'What fatigue?' Auckland Health offers view of GTG settlement
Tuesday, 12 July, 2005
The Auckland District Health Board has offered its own perspective on the out-of-court settlement of its dispute with Victorian biotech Genetic Technologies (ASX:GTG) over GTG's request for AUD$12 million in licensing and royalty payments for NZ agencies using its proprietary gene-testing and gene-mapping technologies.
Last week GTG's executive chairman, Dr Mervyn Jacobson, said the NZ High Court-mediated settlement reflected both parties' "mutual fatigue", and the "peculiar challenges" of GTG's negotiations with negotiating with the NZ agencies.
But Auckland District Health Board's general counsel, Bruce Northey, today dismissed Jacobson's "positive spin" on the settlement, and said there had been "no fatigue" on the part of the ADHB and its supporters. "I assure you that the only party with fatigue was GTG -- [we] were well resourced and very ready to continue proceedings," he said via email.
"Surely only the now-departed Sir Clive Woodward, coach of the blackwashed [British] Lions Rugby team, could create positive spin from this outcome," Northey said.

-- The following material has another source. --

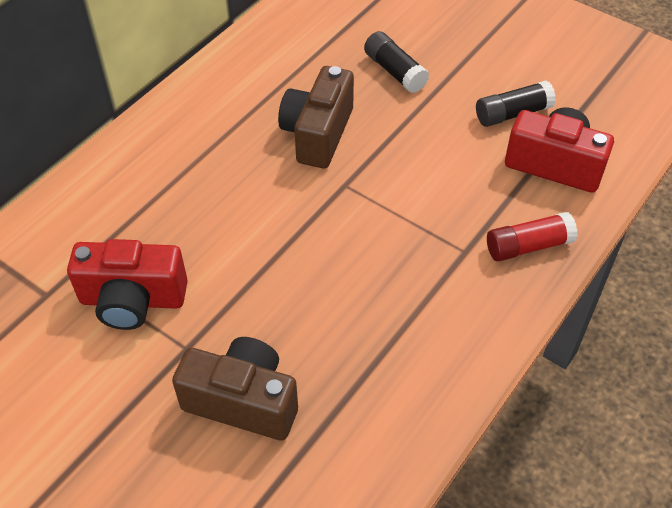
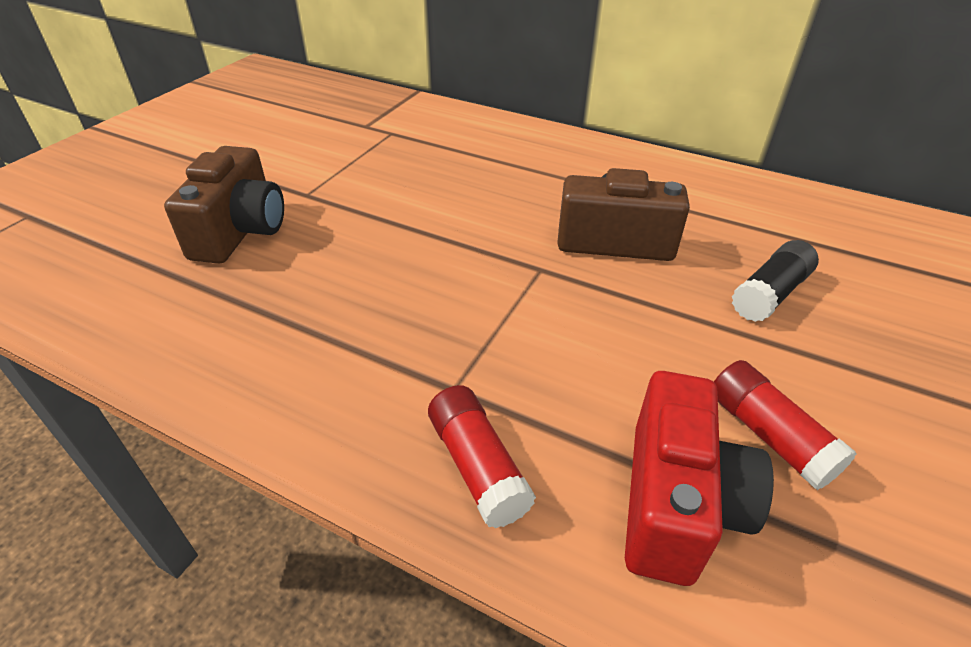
camera: 80 degrees right, 10 degrees down
(133, 300) = (361, 162): red camera -> none
(512, 113) = (769, 436): black glue stick -> red glue stick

On Northey's account, the ADHB had successfully called GTG's bluff over its request for the $12 million payment, and Jacobson had "now departed New Zealand with a wad of legal bills and an agreement that if ADHB would stop the litigation, GTG would waive any claims under the NZ patents in respect of ADHB and about 25 other entities, who together run most of the significant laboratories undertaking gene testing in New Zealand."
Northey said Jacobson had written to the NZ Ministry of Health and the ADHB two years ago demanding $10 million and $2 million as royalities for a licence for the public health sector to use the company's non-coding DNA analysis and genome mapping patents. "The sums demanded at that time of various commercial entities are confidential, but comparable," Jacobson said.

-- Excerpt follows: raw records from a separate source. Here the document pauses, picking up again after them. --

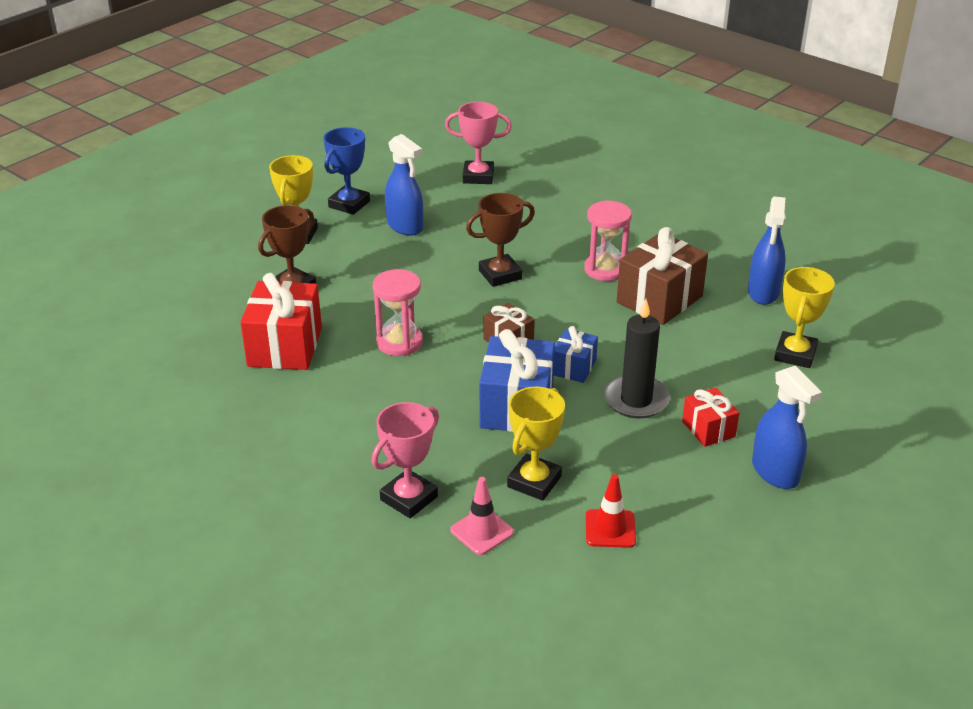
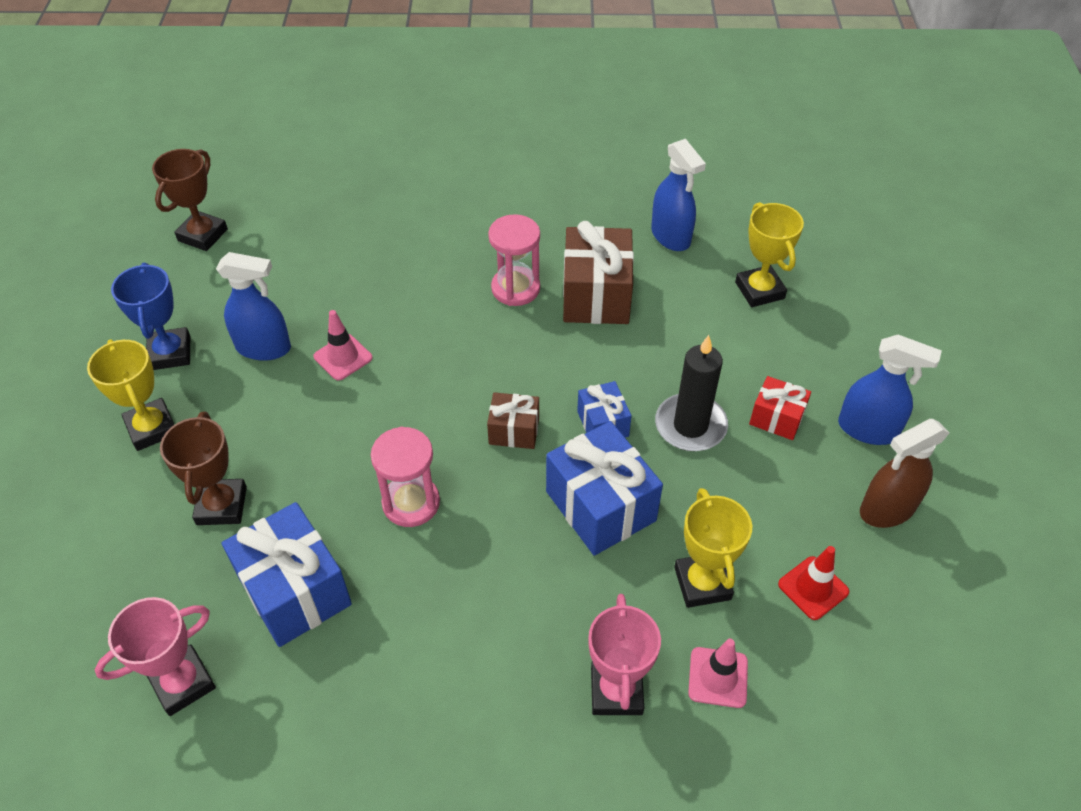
camera: 40 degrees left, 15 degrees up
(285, 347) = (294, 591): red gift -> blue gift
(446, 253) = (343, 357): none -> pink traffic cone
(478, 176) = (277, 240): pink trophy -> pink trophy (183, 683)
(500, 275) = (424, 353): brown trophy -> brown trophy (203, 235)
(727, 522) = (887, 509): none -> brown spray bottle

But Northey said that when asked to justify the amount, and detail any infringing of the patents by NZ agencies, Jacobsen had "very quickly" dropped GTG's demand to $560,000, and rather than explain the infringements, had reverted to what Julian Miles, QC, had characterised as "actionable threats" against ADHB.
GTG's legal response had not been to defend the validity of the patients, but to suggest that Jacobson's actions were not threats at law. In response, the ADHB had extended the proceedings early this year to include revoking the patents for invalidity, based on expert advice that they were "highly vulnerable" to challenge.
Northey rejected Jacobson's suggestion that the "fine detail" of the mediated settlement was confidential. For example, it expressly stated that no NZ entity accepted the validity of the GTG's patents in New Zealand. However, four NZ entities had agreed to pay a small sum for extensive international rights under foreign registered patents, to avoid complications in dealing with foreign customers.